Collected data
________________________

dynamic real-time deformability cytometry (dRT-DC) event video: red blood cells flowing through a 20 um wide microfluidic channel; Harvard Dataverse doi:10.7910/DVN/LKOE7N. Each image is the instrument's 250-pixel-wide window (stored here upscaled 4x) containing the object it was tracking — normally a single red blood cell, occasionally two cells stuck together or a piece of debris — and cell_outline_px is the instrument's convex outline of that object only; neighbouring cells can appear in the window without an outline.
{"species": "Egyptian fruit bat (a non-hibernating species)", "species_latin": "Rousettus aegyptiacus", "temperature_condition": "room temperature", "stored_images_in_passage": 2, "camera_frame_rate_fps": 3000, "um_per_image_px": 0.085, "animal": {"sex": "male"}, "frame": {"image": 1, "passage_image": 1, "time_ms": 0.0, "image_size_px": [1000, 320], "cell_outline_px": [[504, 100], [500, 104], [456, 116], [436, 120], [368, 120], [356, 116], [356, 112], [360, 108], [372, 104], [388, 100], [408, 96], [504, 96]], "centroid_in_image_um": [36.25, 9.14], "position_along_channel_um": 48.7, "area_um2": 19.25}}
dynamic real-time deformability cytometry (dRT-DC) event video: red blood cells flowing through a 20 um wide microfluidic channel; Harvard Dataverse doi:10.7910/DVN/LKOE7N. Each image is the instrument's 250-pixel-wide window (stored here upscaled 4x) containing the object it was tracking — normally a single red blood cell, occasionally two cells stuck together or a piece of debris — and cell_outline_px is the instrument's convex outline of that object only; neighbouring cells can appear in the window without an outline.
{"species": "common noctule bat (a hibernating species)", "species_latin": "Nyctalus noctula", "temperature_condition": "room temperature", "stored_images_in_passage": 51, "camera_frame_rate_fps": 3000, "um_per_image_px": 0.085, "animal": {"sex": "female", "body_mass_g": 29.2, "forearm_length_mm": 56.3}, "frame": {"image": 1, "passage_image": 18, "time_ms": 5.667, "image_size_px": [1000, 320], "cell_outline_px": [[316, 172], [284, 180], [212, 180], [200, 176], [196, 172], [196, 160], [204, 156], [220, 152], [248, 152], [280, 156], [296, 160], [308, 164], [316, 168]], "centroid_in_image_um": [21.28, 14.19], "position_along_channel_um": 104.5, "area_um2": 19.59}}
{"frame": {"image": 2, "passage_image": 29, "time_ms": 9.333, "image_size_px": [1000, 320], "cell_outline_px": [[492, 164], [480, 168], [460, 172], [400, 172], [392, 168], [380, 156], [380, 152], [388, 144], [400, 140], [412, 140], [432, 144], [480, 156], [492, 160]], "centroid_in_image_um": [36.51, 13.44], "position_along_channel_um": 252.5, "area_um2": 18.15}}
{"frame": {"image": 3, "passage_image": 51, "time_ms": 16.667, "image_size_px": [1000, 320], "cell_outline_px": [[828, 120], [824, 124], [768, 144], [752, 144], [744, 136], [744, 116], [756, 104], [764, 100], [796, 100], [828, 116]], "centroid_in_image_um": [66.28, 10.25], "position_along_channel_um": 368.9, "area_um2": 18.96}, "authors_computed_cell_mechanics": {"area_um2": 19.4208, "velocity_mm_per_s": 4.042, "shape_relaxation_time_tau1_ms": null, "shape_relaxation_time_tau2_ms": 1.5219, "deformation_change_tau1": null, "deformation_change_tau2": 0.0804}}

________________________

## [Given task]
Retype every entry word for word.

## [Answer]
dynamic real-time deformability cytometry (dRT-DC) event video: red blood cells flowing through a 20 um wide microfluidic channel; Harvard Dataverse doi:10.7910/DVN/LKOE7N. Each image is the instrument's 250-pixel-wide window (stored here upscaled 4x) containing the object it was tracking — normally a single red blood cell, occasionally two cells stuck together or a piece of debris — and cell_outline_px is the instrument's convex outline of that object only; neighbouring cells can appear in the window without an outline.
{"species": "Egyptian fruit bat (a non-hibernating species)", "species_latin": "Rousettus aegyptiacus", "temperature_condition": "room temperature", "stored_images_in_passage": 2, "camera_frame_rate_fps": 3000, "um_per_image_px": 0.085, "animal": {"sex": "male"}, "frame": {"image": 1, "passage_image": 1, "time_ms": 0.0, "image_size_px": [1000, 320], "cell_outline_px": [[504, 100], [500, 104], [456, 116], [436, 120], [368, 120], [356, 116], [356, 112], [360, 108], [372, 104], [388, 100], [408, 96], [504, 96]], "centroid_in_image_um": [36.25, 9.14], "position_along_channel_um": 48.7, "area_um2": 19.25}}
dynamic real-time deformability cytometry (dRT-DC) event video: red blood cells flowing through a 20 um wide microfluidic channel; Harvard Dataverse doi:10.7910/DVN/LKOE7N. Each image is the instrument's 250-pixel-wide window (stored here upscaled 4x) containing the object it was tracking — normally a single red blood cell, occasionally two cells stuck together or a piece of debris — and cell_outline_px is the instrument's convex outline of that object only; neighbouring cells can appear in the window without an outline.
{"species": "common noctule bat (a hibernating species)", "species_latin": "Nyctalus noctula", "temperature_condition": "room temperature", "stored_images_in_passage": 51, "camera_frame_rate_fps": 3000, "um_per_image_px": 0.085, "animal": {"sex": "female", "body_mass_g": 29.2, "forearm_length_mm": 56.3}, "frame": {"image": 1, "passage_image": 18, "time_ms": 5.667, "image_size_px": [1000, 320], "cell_outline_px": [[316, 172], [284, 180], [212, 180], [200, 176], [196, 172], [196, 160], [204, 156], [220, 152], [248, 152], [280, 156], [296, 160], [308, 164], [316, 168]], "centroid_in_image_um": [21.28, 14.19], "position_along_channel_um": 104.5, "area_um2": 19.59}}
{"frame": {"image": 2, "passage_image": 29, "time_ms": 9.333, "image_size_px": [1000, 320], "cell_outline_px": [[492, 164], [480, 168], [460, 172], [400, 172], [392, 168], [380, 156], [380, 152], [388, 144], [400, 140], [412, 140], [432, 144], [480, 156], [492, 160]], "centroid_in_image_um": [36.51, 13.44], "position_along_channel_um": 252.5, "area_um2": 18.15}}
{"frame": {"image": 3, "passage_image": 51, "time_ms": 16.667, "image_size_px": [1000, 320], "cell_outline_px": [[828, 120], [824, 124], [768, 144], [752, 144], [744, 136], [744, 116], [756, 104], [764, 100], [796, 100], [828, 116]], "centroid_in_image_um": [66.28, 10.25], "position_along_channel_um": 368.9, "area_um2": 18.96}, "authors_computed_cell_mechanics": {"area_um2": 19.4208, "velocity_mm_per_s": 4.042, "shape_relaxation_time_tau1_ms": null, "shape_relaxation_time_tau2_ms": 1.5219, "deformation_change_tau1": null, "deformation_change_tau2": 0.0804}}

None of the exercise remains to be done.